You could try system logs etc. but I suspect the problem is the sheer size of the system. System logs might be interesting, but, only indirectly insofar as it might show how Mksquashfs is trying to scale to the reported system. But such information is probably better obtained directly by just knowing how the system appears to user space. That, and perhaps results from artificially limiting Mksquashfs' usage may point to a way forward.
If this information is sensitive it may be better to take this offline. If you give me your email address this can be taken offline, or alternatively you can email me at phillip@lougher.demon.co.uk
(*) part and parcel of the issue that Squashfs is still a hobbyist filesystem written in my spare time for no money, despite the widespread use of the system. Most people assume I get paid for work on Squashfs, but, that sadly is not the case.
Yes, that's the one. From a user point of view it's just a bunch of Linux boxes on an InfiniBand network. I've typically been running mksquashfs on nodes with 12 cores and 24 GB RAM, probably not too far removed from normal experience.
I'm most suspicious of the Lustre filesystem, which is probably pretty rare outside HPC environments. My hunch is that a disk sometimes fills up behind the scenes and interacts poorly with mksquashfs somehow. However, I'm not able to test this easily (retried a failed job 100x in a loop with no failures). A sysadmin assures me this case just results in an ENOSPC error, and a quick glance at the mksquashfs source suggests that errno is checked pretty diligently, so perhaps I'm barking up the wrong tree.
Since the backtraces aren't very helpful and I can't provide a failing test case, feel free to close the bug.
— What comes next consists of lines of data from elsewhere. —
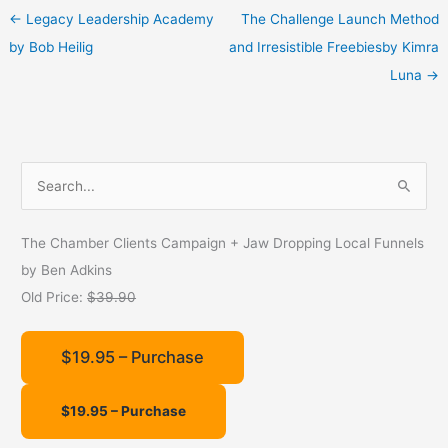
←
Legacy Leadership Academy
The Challenge Launch Method
by Bob Heilig
and Irresistible Freebiesby Kimra
Luna
→
S
e
a
The Chamber Clients Campaign + Jaw Dropping Local Funnels
r
by Ben Adkins
c
Old Price:
$39.90
h
f
$19.95 – Purchase
o
r
: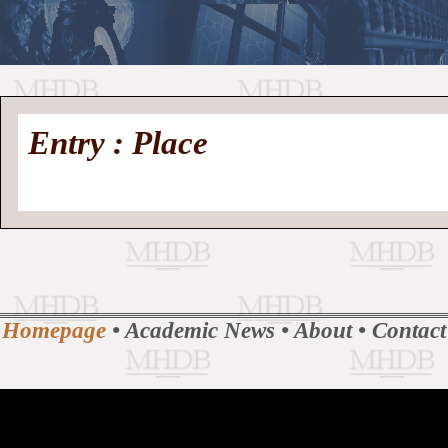
//
Medieval
Homepage
•
Entry : Place
History
MHDB
Academic News
•
About
•
Contact
Database
Homepage
•
Academic News
•
About
•
Contact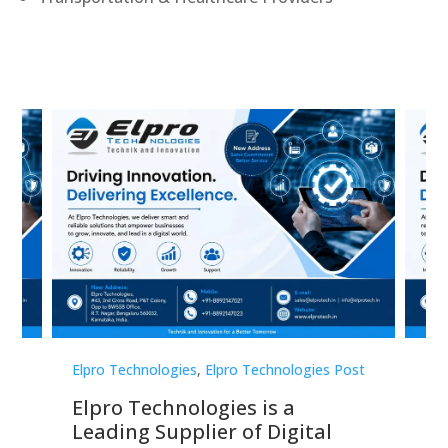
st
Elpro Technologies
,
Elpro Technologies Post
Elp
Elpro Technologies is a
To
Leading Supplier of Digital
Co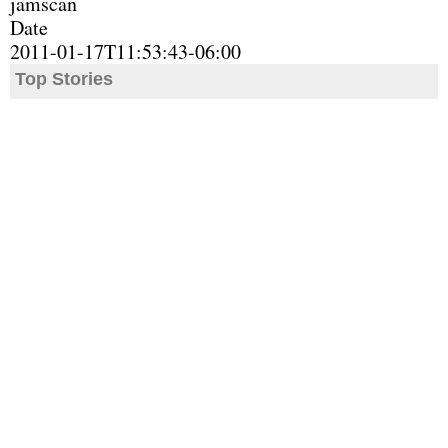
jamscan
Date
2011-01-17T11:53:43-06:00
Top Stories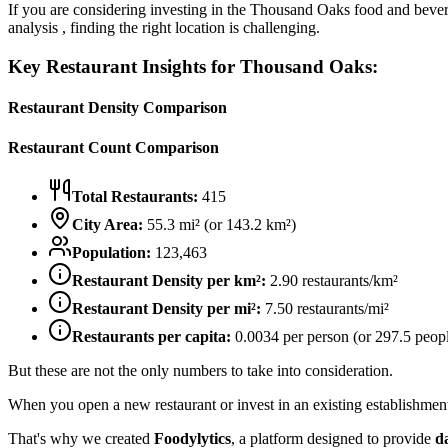
If you are considering investing in the
Thousand Oaks
food and bevera
analysis , finding the right location is challenging.
Key Restaurant Insights for
Thousand Oaks
:
Restaurant Density Comparison
Restaurant Count Comparison
Total Restaurants:
415
City Area:
55.3
mi² (or
143.2
km²)
Population:
123,463
Restaurant Density per km²:
2.90
restaurants/km²
Restaurant Density per mi²:
7.50
restaurants/mi²
Restaurants per capita:
0.0034
per person (or
297.5
peopl
But these are not the only numbers to take into consideration.
When you open a new restaurant or invest in an existing establishment, 
That's why we created
Foodylytics
, a platform designed to provide
d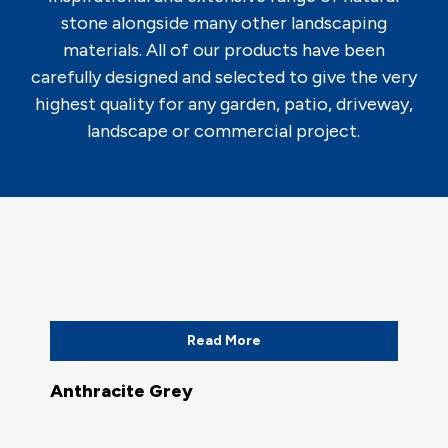
stone alongside many other landscaping
materials. All of our products have been
carefully designed and selected to give the very
highest quality for any garden, patio, driveway,
landscape or commercial project.
Read More
Anthracite Grey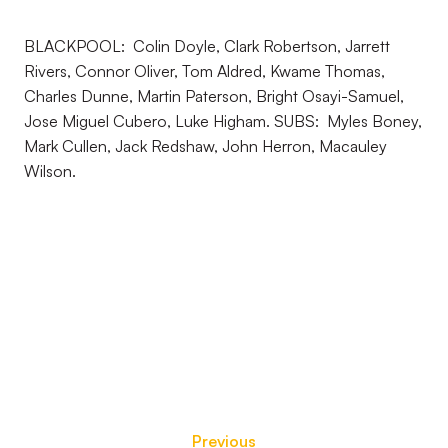
BLACKPOOL: Colin Doyle, Clark Robertson, Jarrett
Rivers, Connor Oliver, Tom Aldred, Kwame Thomas,
Charles Dunne, Martin Paterson, Bright Osayi-Samuel,
Jose Miguel Cubero, Luke Higham. SUBS: Myles Boney,
Mark Cullen, Jack Redshaw, John Herron, Macauley
Wilson.
Previous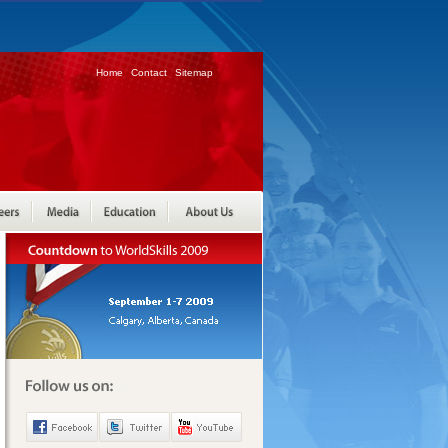
Home
Contact
Sitemap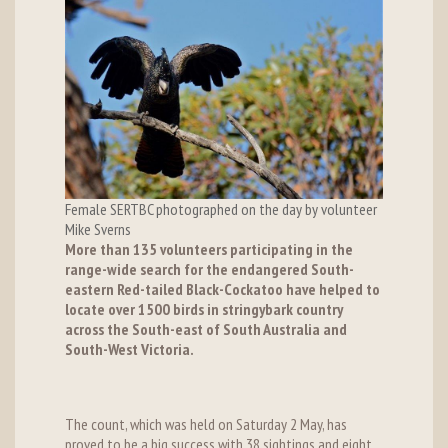
Female SERTBC photographed on the day by volunteer
Mike Sverns
More than 135 volunteers participating in the
range-wide search for the endangered South-
eastern Red-tailed Black-Cockatoo have helped to
locate over 1500 birds in stringybark country
across the South-east of South Australia and
South-West Victoria.
The count, which was held on Saturday 2 May, has
proved to be a big success with 38 sightings and eight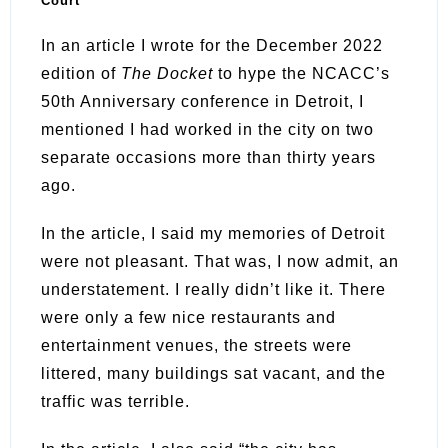
Court
In an article I wrote for the December 2022
edition of
The Docket
to hype the NCACC’s
50th Anniversary conference in Detroit, I
mentioned I had worked in the city on two
separate occasions more than thirty years
ago.
In the article, I said my memories of Detroit
were not pleasant. That was, I now admit, an
understatement. I really didn’t like it. There
were only a few nice restaurants and
entertainment venues, the streets were
littered, many buildings sat vacant, and the
traffic was terrible.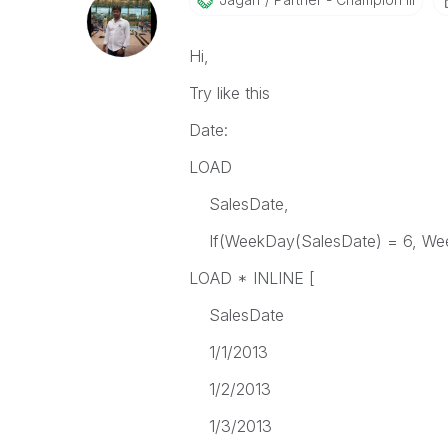
Hi,
Try like this
Date:
LOAD
SalesDate,
If(WeekDay(SalesDate) = 6, Week
LOAD * INLINE [
SalesDate
1/1/2013
1/2/2013
1/3/2013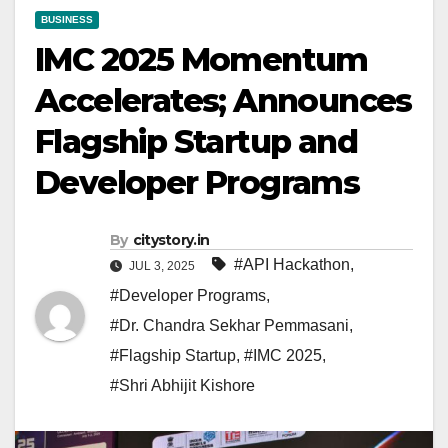
BUSINESS
IMC 2025 Momentum
Accelerates; Announces
Flagship Startup and
Developer Programs
By
citystory.in
#API Hackathon
,
JUL 3, 2025
#Developer Programs
,
#Dr. Chandra Sekhar Pemmasani
,
#Flagship Startup
,
#IMC 2025
,
#Shri Abhijit Kishore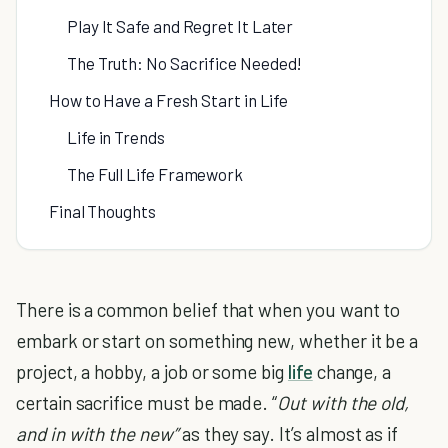
Play It Safe and Regret It Later
The Truth: No Sacrifice Needed!
How to Have a Fresh Start in Life
Life in Trends
The Full Life Framework
Final Thoughts
There is a common belief that when you want to
embark or start on something new, whether it be a
project, a hobby, a job or some big
life
change, a
certain sacrifice must be made. “
Out with the old,
and in with the new”
as they say. It’s almost as if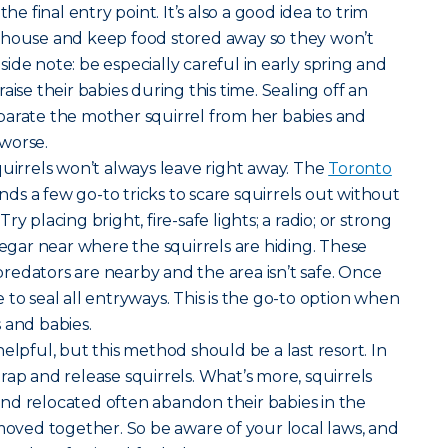
the final entry point. It’s also a good idea to trim
 house and keep food stored away so they won’t
ide note: be especially careful in early spring and
aise their babies during this time. Sealing off an
parate the mother squirrel from her babies and
worse.
uirrels won’t always leave right away. The
Toronto
 a few go-to tricks to scare squirrels out without
y placing bright, fire-safe lights; a radio; or strong
negar near where the squirrels are hiding. These
t predators are nearby and the area isn’t safe. Once
afe to seal all entryways. This is the go-to option when
 and babies.
elpful, but this method should be a last resort. In
o trap and release squirrels. What’s more, squirrels
nd relocated often abandon their babies in the
 moved together. So be aware of your local laws, and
Thanks again for your assistance.
Hmm, if that's the case then the scale/size of the system maybe a total red herring, and it has no bearing on the bug. If that's the case there's a chance it could be reproducible elsewhere.
Unfortunately the concentration on the size of the system is because that's the only thing I've got to go on, the one thing that is known to be different and using Occams Razor that is going to be the likeliest cause. However, I'm also aware we may be hitting the "streetlight effect" (http://en.wikipedia.org/wiki/Streetlight_effect) here.
Yes, I've never used Lustre but I'm aware of it, or at least the techniques behind it - I did post-doc research into scalable distributed high performance video storage servers in the 90s (1993 - 1996). Some ancient pages from 1995 I resurrected some time ago (http://www.lougher.demon.co.uk/research/scams.html).
I have never seen any bad reports about Lustre and though it is conceivable it is silently dropping data through out of space or simply backing up on I/O, such things in my experience tend to show up in the output filesystem, and not in memory corruption at the front-end reader/deflator compression threads as we're seeing here.
So we're really back to needing a failing test case. One thing has occurred to me here which maybe a way out of the impasse. You're using no data compression and so the output blocks are the same size as the input blocks. As such Mksquashfs doesn't care what's in the data blocks because it's behaviour will be the same irrespective (with one caveat regarding sparse block handling and duplicates). If you can get a test case which fails when using the -no-sparse option (so sparse block detection isn't being performed) and the -no-duplicates option (so duplicate file detection isn't being performed), then it should be possible for me to reproduce the test case knowing only the filenames/directory hierarchy, and the sizes of the files. In otherwords I'll be able to reproduce the behaviour in Mksquashfs without knowing the data content (the files will be of the same size but filled with an arbitrary non-zero value).
Unfortunately I still need to know the filenames/directory hierarchy because that affects the order of scanning and filesystem generation (depth first, in C sort order), and that ordering could be a significant factor in triggering the bug. Unlikelier even the size of the filenames might be significant.
If the above filenames/directory hierarchy and file sizes are not sensitive (or you can produce a test case that has no sensitive elements there) then this maybe a way forward.